Another issue was showing additional clients. An extra column would have cluttered the table and compressed everything horizontally, so I stayed consistent with the same design I used for multiple tags. The bubble keeps the core design unchanged and turns yellow on row hover as an affordance that something's there, while clicking into it reveals the remaining clients.


redesign
initial design
Horizontally squished on smaller screens
Limited space for additionals
Wasted space with N/A
More horizontal breathing room
Consistent with tag design
Less cognitive load
THE DESIGN SYSTEM
70+ components, from scratch
Better Angels gave our team full control over components and colours, giving us a rare opportunity to create everything from scratch. That’s exactly what we did, making use of no external components for complete customization.
70+
components & counting
40
colour styles
16
text styles
Dropdown / I created many essential parts of the design system. One of which is the often-used dropdown, being fully modular and containing numerous nested component layers ensuring full consistency. Search, the buttons, checkmarks, and icons can all be toggled.


The dropdown also allows for a unique “other” property, adding a new field for input, with tags in the input bar able to be removed after an X is revealed on hover.

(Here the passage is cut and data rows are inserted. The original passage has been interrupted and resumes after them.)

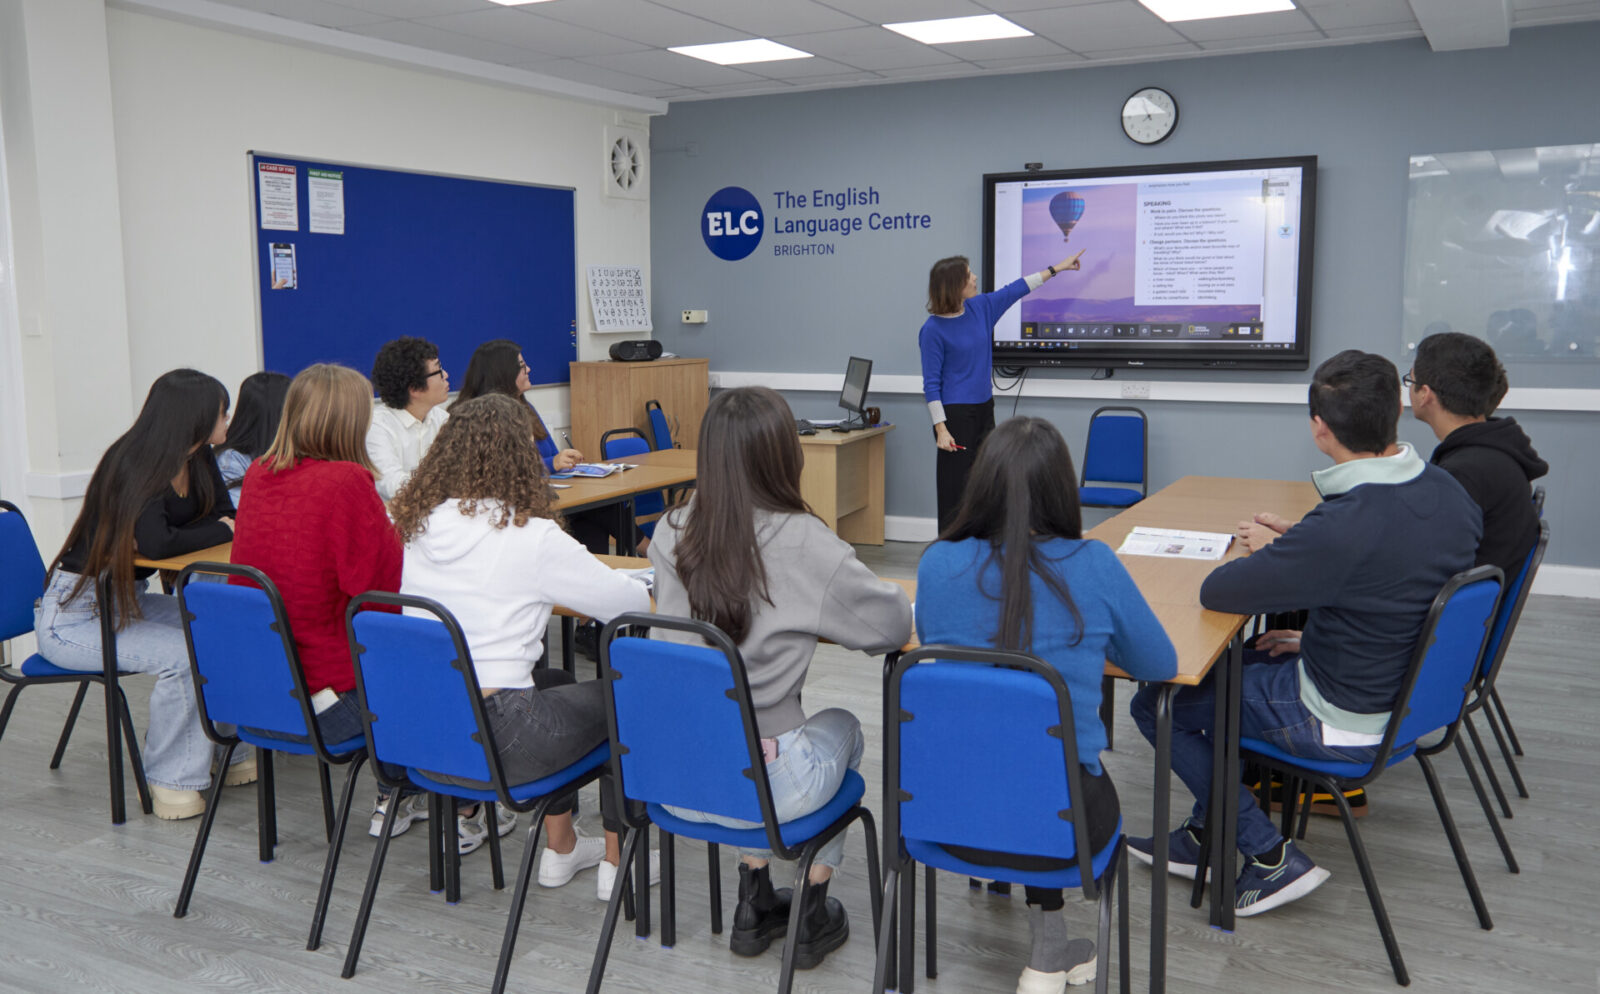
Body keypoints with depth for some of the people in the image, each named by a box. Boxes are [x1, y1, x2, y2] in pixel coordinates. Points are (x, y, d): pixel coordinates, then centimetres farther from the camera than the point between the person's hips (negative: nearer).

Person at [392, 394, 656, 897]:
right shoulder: (530, 538, -15)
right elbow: (630, 601, -4)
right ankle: (617, 861, 27)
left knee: (555, 682, 31)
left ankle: (560, 847, 39)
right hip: (492, 741, -7)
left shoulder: (410, 525, 3)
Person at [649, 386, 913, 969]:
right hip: (766, 783, -4)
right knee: (842, 727, 29)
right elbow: (896, 624, -5)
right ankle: (813, 915, 34)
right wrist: (818, 613, 13)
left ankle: (755, 905, 36)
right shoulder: (805, 544, -17)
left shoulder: (670, 534, -4)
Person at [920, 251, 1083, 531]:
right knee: (956, 490, -5)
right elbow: (931, 383, -13)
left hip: (984, 409, 7)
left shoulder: (980, 307, 5)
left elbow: (1015, 289, 19)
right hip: (955, 414, -7)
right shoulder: (933, 330, -13)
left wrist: (1057, 268, 24)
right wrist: (940, 429, -18)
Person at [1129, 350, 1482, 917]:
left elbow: (1215, 593, -23)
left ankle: (1271, 858, 11)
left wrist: (1259, 555, -2)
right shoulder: (1452, 494, -7)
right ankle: (1205, 836, 33)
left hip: (1345, 723, -9)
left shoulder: (1340, 529, -34)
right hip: (1416, 696, 9)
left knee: (1156, 704, 6)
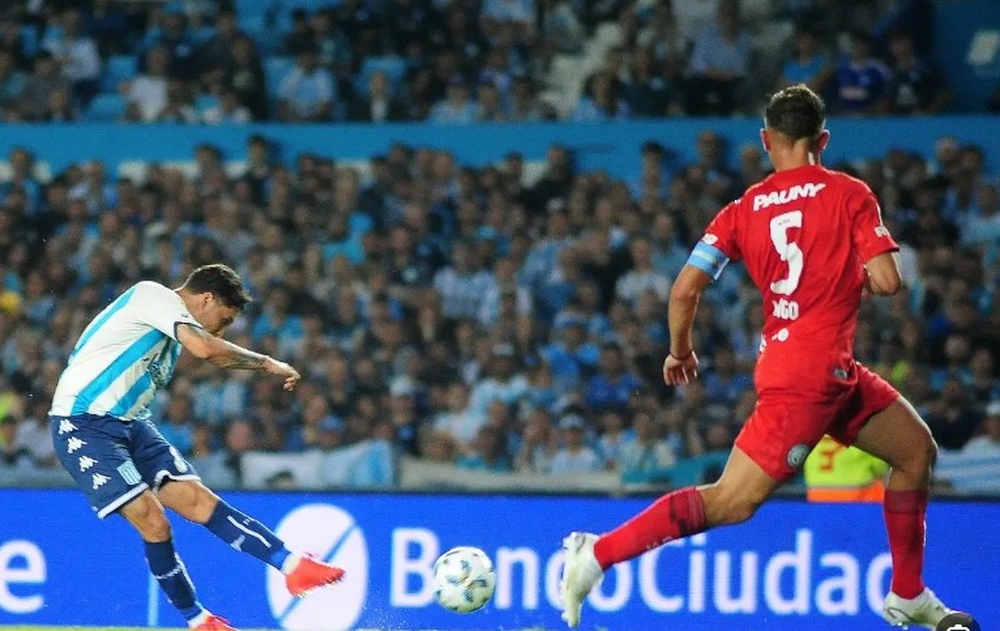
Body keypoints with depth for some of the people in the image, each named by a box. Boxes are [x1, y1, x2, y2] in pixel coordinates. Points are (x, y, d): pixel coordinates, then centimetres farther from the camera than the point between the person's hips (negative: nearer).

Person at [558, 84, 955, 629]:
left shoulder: (743, 210, 8)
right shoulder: (849, 194, -5)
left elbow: (684, 289, 1)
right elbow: (887, 280, -13)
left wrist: (680, 352, 18)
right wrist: (857, 272, 10)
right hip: (814, 370, -7)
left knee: (917, 450, 20)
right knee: (731, 502, -8)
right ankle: (598, 553, -14)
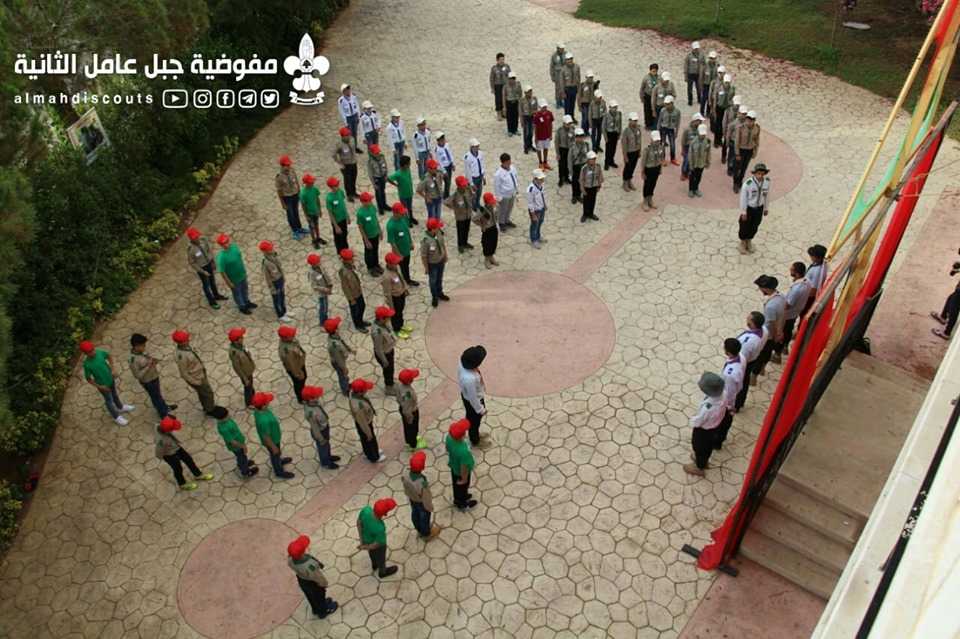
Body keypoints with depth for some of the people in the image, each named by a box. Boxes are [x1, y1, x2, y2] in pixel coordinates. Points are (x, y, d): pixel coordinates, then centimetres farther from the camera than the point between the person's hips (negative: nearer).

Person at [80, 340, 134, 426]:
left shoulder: (100, 352, -22)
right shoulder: (87, 364, -32)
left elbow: (109, 356, 1)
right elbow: (88, 379, -18)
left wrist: (112, 369, -6)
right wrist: (100, 387, -19)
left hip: (111, 378, 4)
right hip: (103, 384, -4)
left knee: (114, 394, 30)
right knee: (109, 400, 19)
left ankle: (121, 407, 58)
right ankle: (116, 416, 42)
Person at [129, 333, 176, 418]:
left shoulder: (141, 351, -11)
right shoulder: (134, 360, -34)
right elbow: (138, 375, -27)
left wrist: (152, 360, -10)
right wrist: (148, 366, -33)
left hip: (154, 376, 7)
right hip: (148, 381, -7)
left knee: (158, 394, 30)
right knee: (156, 397, 16)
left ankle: (165, 407, 54)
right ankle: (163, 413, 38)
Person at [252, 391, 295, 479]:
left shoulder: (258, 410, -19)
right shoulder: (263, 420, -45)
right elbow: (266, 437, -31)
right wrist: (274, 447, -16)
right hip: (272, 440, -7)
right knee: (275, 454, 22)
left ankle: (278, 461, 63)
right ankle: (279, 471, 48)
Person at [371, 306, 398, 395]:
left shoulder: (381, 322, -16)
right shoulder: (377, 332, -41)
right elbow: (378, 349, -29)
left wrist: (392, 347, 18)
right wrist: (384, 361, -16)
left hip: (389, 350, 8)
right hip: (384, 354, -7)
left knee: (390, 369, 30)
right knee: (388, 370, 18)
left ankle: (389, 383, 56)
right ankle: (389, 389, 44)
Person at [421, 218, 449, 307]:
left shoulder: (439, 233, -16)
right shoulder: (425, 240, -35)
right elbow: (423, 256, -23)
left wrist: (445, 257, 12)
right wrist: (426, 268, -14)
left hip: (441, 261, 6)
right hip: (432, 264, -6)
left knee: (440, 279, 28)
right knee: (433, 281, 20)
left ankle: (440, 293, 52)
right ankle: (434, 297, 43)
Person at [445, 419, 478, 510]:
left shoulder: (449, 437, -27)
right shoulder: (463, 451, -47)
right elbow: (464, 467, -30)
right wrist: (464, 479, -11)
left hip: (453, 465, 6)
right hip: (461, 472, -6)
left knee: (456, 484, 33)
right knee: (462, 487, 25)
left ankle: (457, 499, 61)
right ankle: (462, 504, 54)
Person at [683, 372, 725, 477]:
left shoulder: (707, 407, -46)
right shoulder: (720, 397, -24)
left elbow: (697, 422, -28)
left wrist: (692, 420, -5)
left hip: (703, 430, -6)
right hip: (714, 426, 7)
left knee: (700, 446, 23)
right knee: (708, 445, 33)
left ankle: (699, 467, 49)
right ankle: (704, 460, 61)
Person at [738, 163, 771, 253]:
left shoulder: (767, 182, -17)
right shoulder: (748, 183, -30)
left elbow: (766, 195, -1)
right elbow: (743, 198, -18)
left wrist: (765, 208, 9)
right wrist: (743, 212, -12)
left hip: (759, 208, 4)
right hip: (748, 208, -4)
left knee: (754, 227, 20)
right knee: (745, 226, 15)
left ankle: (749, 241, 47)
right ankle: (742, 242, 42)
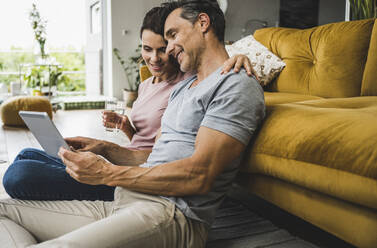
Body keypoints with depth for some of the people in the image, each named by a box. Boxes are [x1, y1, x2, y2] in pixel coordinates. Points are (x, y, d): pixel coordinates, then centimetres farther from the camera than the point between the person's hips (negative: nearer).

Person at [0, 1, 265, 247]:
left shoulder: (237, 86, -6)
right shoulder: (182, 88, 25)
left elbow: (199, 176, -17)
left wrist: (107, 173, -14)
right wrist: (106, 149, 7)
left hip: (173, 214, -10)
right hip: (121, 204, 10)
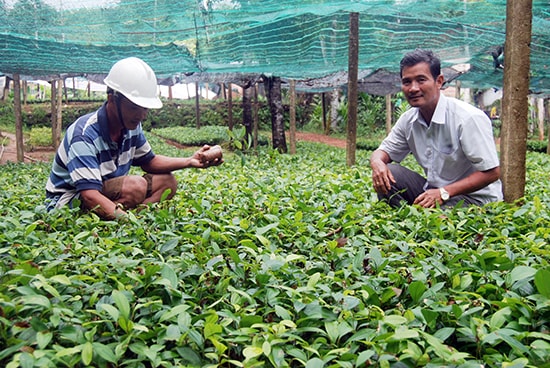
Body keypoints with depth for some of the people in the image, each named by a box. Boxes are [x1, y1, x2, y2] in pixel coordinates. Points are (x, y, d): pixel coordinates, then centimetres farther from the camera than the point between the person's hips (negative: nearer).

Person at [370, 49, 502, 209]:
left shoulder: (469, 118, -21)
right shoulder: (409, 119, 1)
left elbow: (492, 172, -21)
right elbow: (385, 151, 10)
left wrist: (444, 193, -28)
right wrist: (377, 162, -17)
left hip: (475, 197, -6)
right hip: (433, 191, 7)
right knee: (384, 174, -12)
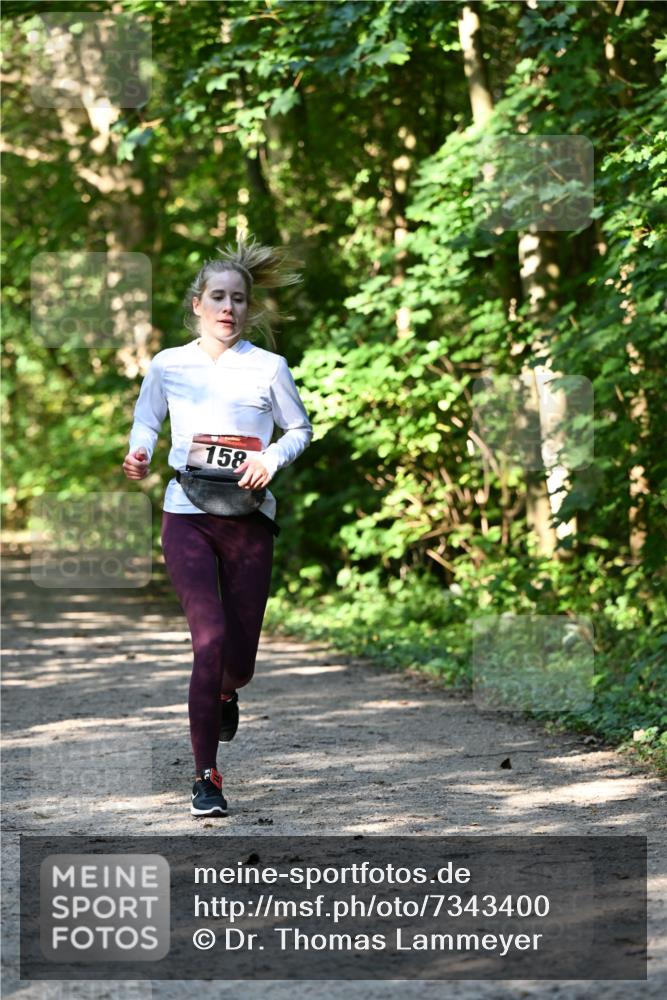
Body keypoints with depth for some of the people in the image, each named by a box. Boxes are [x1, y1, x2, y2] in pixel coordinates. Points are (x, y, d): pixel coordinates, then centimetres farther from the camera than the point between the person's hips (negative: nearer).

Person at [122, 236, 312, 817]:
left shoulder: (268, 368, 2)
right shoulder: (168, 365, 4)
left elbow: (301, 429, 12)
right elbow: (146, 422, 18)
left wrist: (274, 458, -8)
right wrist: (139, 455, -3)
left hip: (248, 519, 1)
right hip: (186, 517, -1)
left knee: (239, 655, 4)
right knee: (210, 638, -17)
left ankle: (226, 692, 46)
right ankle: (206, 777, -8)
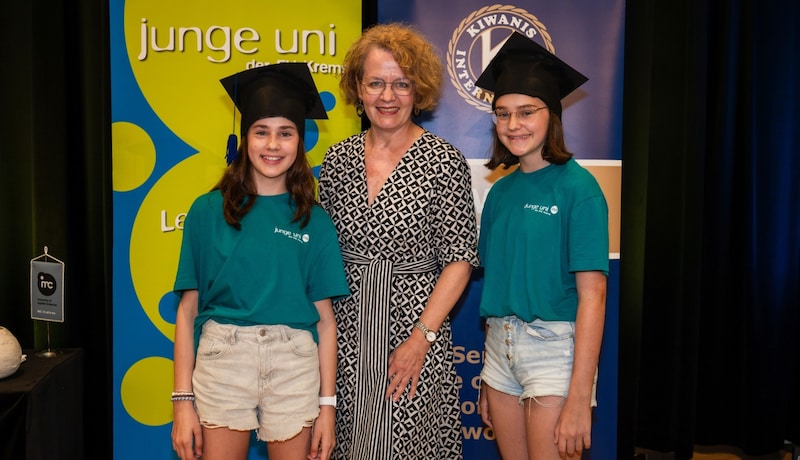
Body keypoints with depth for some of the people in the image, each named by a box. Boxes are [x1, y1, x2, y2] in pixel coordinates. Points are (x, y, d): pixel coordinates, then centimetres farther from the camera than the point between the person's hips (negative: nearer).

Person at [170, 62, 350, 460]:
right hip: (222, 357, 0)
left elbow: (325, 319, 3)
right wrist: (183, 399, -2)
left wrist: (327, 405, 1)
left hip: (294, 366, 1)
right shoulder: (209, 211, 0)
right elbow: (187, 310, 1)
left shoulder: (314, 222, 2)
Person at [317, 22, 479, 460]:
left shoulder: (443, 161, -7)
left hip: (415, 325, -3)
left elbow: (459, 260, -8)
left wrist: (421, 338, -14)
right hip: (345, 329, 4)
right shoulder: (337, 160, 4)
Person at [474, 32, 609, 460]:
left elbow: (592, 295, -14)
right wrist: (488, 379, 13)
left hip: (555, 347, -6)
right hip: (500, 345, 6)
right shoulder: (501, 190, 8)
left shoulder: (577, 187, -10)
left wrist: (580, 397, -18)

Sort / Built on the same sheet component as the dropdown & allows for bidirectional sorting.
Profile / One button for profile & settings. Clicking opens a quick actions menu for what's used most.
Filter / Once applied, button gains count badge so users know how many are in use.
Booleans / 3-way toggle instead of radio buttons which add visual weight & use up horizontal space.




FINAL THOUGHTS
So… what have I learnt so far?
Even though this project is still ongoing, these are a few key things I've learnt.
1
The impact is real.
This platform is built to scale across 25,000 beds in LA County, directly affecting how quickly thousands experiencing homelessness get placed, monthly. Design decisions here carry lots of weight.
2
Dev communication is important.
For example, a custom design system means nothing is assumed. To ensure alignment, I once had a call with the developer on the dropdown component specifically to clarify state logic, and annotated every flow carefully. Gaps in handoff can translate to gaps in the product!
3
Check in often with PMs and the client.
Scope and requirements shifted throughout. Staying in sync with the PMs and participating in client meetings ensured changes didn’t come as too much of a surprise, and design didn't get too far ahead of decisions that were still being made.
4
Create an environment you want to work in.
Becoming friends with your fellow designers makes working on the project that much more fun! It’s important to remember to take breaks and connect outside of the workplace :)


Working for Better Angels at UW Blueprint has been incredibly fun and rewarding, and I hope to bring these skills to whatever comes next!